To follow up here: as the contracted implementor for PEP 458 I don’t foresee any issues with this approach. That being said, it isn’t scoped in our SoW. My plan here is to expose the delegation mechanism so that follow-up work can be done by a maintainer or contributor (or on the contract itself, if we end up underburning).
Hi William. Probably off-topic for this thread, but I’d like to work on this. Does it need to be follow-up work (i.e. once your SoW is complete) or do you think there’s scope to collaborate whilst you’re implementing what has been agreed under your SoW?
Some comments - haven’t gotten a full read in yet.

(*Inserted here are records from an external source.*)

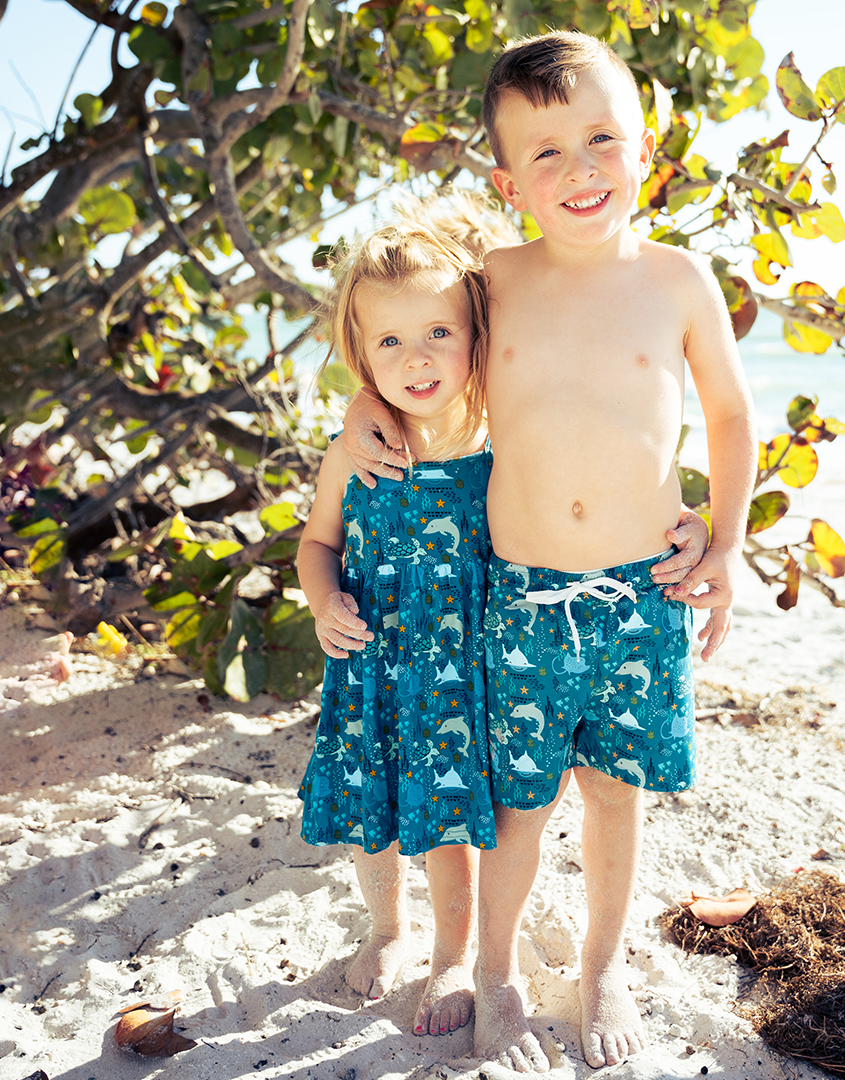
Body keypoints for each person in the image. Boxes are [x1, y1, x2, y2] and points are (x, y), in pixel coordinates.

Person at [343, 30, 757, 1073]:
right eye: (546, 152)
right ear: (506, 179)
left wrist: (727, 542)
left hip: (639, 595)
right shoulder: (494, 280)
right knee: (520, 803)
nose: (580, 170)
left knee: (618, 793)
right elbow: (409, 342)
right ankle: (497, 968)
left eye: (601, 139)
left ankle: (606, 960)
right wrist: (358, 408)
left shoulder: (677, 280)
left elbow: (730, 422)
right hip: (519, 595)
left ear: (646, 144)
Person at [296, 212, 501, 1040]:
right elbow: (318, 542)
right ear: (359, 353)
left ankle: (453, 952)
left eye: (438, 332)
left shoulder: (499, 439)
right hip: (373, 660)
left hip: (458, 666)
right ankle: (387, 926)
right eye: (389, 343)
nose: (416, 360)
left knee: (449, 814)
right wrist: (321, 603)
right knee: (371, 808)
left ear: (475, 333)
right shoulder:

The discussion about compression is SHOULD/MAY. Given the size of userbase and metadata dataset we’re talking about, that seems unwise. Should we not specify exactly what is going to be done?
The consistent view discussion talks about existing mirroring technologies like rsync, but warehouse doesn’t offer those as an interface; I believe the only supported mirroring systems are bandersnatch and various proxy-based approaches. Neither of which are discussed in detail. Proxy based approaches may just work, but bandersnatch perhaps won’t unless it is modified to obtain bins before packages, and that work needs to be identified and called out.
Thanks for the feedback!
Compression is not included in the TUF reference implementation and has led to some past issues with TUF. This means that PyPI consumers would need a more custom implementation in order to support compression in PyPI. This is not impossible, but would require more work when it is time to implement the client side of TUF. Therefore I added compression as an optional feature that can be used if the implementers think that the reduced bandwidth size is worth the extra programming effort. If others here think that we need more detail about compression in the PEP, I would be happy to add that.
This would be a good addition to the PEP. As long as all files on PyPI at a given time are copied to the mirror, it should be able to serve the consistent snapshots with no issues. Otherwise mirrors should make sure to include all metadata from the most recent snapshot.